No standing any time


hule

Recordó aquellas mesas vestidas de hule estampado con grandes cuadros de azul desvaído y por partes mugriento. El enorme reloj de manillas y apliques imposibles que incomodaba en los cuartos y se volvía enojoso al mediodía y a medianoche. El aroma inolvidable de un guiso de pollo que embargaba el alma cada domingo hacia las dos de la tarde y la voz cálida de la abuela trajinando los últimos amaños en la cocina. El mundo, en realidad el orbe completo, era redondo entonces, ni siquiera un poco achatado, redondo nada mas; todo esto sucedía mucho antes de las primeras complicaciones, de la irrupción en su vida de caminos y laberintos bifurcados, de elegir mal; antes también del arrepentimiento y de causar y recibir dolor, antes, desde luego, de las dudas y de la casi permanente añoranza, de la incomodidad, del miedo, antes de todo eso. ¿Quién soy yo?  —se dijo— ¿Quién soy yo?
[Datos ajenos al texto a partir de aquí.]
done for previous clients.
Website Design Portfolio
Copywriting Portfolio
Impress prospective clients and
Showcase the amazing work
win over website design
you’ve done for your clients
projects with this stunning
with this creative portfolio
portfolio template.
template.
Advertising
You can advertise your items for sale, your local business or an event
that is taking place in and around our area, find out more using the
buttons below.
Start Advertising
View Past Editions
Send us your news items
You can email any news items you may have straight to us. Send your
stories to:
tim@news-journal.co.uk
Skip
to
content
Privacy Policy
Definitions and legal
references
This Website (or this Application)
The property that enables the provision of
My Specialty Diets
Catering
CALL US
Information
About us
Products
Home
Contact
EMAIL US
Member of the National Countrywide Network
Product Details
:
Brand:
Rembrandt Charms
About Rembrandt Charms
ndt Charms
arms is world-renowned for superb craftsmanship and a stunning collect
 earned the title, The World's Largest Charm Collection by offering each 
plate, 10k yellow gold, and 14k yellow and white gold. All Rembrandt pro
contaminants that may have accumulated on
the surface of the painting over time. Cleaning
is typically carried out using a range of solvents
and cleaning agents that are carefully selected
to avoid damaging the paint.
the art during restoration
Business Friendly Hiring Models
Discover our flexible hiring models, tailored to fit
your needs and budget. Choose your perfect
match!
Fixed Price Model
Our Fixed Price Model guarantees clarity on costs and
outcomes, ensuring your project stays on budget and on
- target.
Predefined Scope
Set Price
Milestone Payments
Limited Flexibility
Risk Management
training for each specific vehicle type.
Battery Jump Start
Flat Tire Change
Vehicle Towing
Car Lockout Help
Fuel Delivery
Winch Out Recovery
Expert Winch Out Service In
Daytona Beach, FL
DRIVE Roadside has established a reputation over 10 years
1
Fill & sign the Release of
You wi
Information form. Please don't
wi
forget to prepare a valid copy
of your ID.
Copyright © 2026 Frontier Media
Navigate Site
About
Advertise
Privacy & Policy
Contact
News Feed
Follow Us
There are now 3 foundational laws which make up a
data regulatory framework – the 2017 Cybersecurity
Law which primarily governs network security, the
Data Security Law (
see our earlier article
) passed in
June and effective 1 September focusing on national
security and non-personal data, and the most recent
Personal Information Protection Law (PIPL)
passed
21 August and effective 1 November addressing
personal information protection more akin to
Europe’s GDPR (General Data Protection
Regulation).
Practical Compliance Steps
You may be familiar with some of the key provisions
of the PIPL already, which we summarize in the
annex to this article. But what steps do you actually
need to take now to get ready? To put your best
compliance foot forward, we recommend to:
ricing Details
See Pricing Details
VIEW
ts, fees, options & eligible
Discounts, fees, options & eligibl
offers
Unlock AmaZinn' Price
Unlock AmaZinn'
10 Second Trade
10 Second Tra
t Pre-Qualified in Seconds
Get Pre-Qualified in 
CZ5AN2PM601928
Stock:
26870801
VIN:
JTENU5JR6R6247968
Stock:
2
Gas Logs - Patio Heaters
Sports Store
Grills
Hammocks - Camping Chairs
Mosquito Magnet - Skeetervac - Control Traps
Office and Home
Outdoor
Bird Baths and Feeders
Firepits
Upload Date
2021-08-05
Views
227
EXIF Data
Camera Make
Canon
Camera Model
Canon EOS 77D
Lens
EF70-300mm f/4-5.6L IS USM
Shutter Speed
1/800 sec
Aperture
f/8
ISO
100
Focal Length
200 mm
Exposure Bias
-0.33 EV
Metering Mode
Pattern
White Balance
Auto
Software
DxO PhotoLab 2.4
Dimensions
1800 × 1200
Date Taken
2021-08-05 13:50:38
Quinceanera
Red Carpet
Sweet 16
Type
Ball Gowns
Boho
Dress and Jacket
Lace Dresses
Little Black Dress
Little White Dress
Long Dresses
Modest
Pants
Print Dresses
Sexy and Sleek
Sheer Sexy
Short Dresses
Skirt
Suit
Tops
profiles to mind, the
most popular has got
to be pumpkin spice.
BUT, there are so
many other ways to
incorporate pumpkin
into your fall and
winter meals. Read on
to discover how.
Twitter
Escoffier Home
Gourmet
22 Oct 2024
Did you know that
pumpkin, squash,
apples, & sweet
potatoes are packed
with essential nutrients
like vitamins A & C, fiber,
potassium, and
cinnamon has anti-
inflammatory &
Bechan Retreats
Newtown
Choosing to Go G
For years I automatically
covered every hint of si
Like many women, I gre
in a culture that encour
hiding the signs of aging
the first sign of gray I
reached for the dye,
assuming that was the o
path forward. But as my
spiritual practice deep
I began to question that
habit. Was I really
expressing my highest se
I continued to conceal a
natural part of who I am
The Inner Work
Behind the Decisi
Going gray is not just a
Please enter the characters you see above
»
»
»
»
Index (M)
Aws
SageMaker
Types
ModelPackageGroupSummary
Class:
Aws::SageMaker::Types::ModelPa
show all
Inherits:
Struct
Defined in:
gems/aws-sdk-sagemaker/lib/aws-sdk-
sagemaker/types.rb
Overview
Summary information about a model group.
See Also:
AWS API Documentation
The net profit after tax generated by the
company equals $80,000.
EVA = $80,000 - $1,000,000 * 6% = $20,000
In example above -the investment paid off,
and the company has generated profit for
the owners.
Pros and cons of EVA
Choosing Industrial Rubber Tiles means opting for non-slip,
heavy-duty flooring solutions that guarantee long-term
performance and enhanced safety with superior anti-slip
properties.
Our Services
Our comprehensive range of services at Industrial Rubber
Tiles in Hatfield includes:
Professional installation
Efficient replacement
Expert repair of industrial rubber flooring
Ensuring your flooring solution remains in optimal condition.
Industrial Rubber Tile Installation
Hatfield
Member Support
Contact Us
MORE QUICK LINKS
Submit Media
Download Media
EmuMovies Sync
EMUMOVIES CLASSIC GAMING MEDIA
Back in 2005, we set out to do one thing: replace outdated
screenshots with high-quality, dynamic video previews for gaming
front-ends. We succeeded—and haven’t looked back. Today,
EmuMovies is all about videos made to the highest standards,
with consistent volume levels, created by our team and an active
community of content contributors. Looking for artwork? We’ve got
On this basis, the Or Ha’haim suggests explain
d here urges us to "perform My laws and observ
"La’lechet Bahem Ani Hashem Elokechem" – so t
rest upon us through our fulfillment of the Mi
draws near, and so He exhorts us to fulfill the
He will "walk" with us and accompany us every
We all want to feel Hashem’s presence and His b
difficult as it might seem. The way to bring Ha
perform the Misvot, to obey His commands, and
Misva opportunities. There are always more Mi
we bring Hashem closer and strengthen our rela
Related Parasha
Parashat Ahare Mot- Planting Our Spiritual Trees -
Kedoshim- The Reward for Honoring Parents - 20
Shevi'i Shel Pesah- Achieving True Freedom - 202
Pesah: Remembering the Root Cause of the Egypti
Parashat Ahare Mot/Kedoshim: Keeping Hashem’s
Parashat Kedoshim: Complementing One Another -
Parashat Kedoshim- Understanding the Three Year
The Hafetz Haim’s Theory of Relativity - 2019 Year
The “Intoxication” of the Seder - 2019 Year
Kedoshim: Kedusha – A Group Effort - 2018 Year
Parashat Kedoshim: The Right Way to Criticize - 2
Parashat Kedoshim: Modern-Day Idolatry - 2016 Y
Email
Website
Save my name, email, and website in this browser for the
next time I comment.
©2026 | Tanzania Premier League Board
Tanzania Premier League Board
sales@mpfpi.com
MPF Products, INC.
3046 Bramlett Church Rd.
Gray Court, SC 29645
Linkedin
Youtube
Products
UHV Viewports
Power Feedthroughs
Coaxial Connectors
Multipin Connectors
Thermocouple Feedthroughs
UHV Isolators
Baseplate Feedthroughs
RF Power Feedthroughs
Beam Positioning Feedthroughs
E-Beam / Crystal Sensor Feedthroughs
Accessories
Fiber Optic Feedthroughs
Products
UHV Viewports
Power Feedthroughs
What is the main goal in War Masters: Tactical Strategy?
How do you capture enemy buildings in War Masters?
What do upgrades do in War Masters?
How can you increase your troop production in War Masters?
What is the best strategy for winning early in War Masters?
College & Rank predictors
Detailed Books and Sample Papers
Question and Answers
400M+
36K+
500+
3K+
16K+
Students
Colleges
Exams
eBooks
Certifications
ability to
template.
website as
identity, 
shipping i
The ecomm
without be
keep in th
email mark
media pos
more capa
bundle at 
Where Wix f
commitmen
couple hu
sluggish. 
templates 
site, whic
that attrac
Fuera de un saco de pulsiones mal avenidas y peor dispuestas, ¿Quién demonios soy yo? Un campo de hule, tal vez, de urdimbre compleja y restos de mugre dispuestos aquí y allá sin orden aparente, un cadáver o un semoviente garreando al pairo de la vida. “Y lo peor —pensó entonando un rictus casi gracioso con los resecos labios— es que en ocasiones semeja que me da igual”.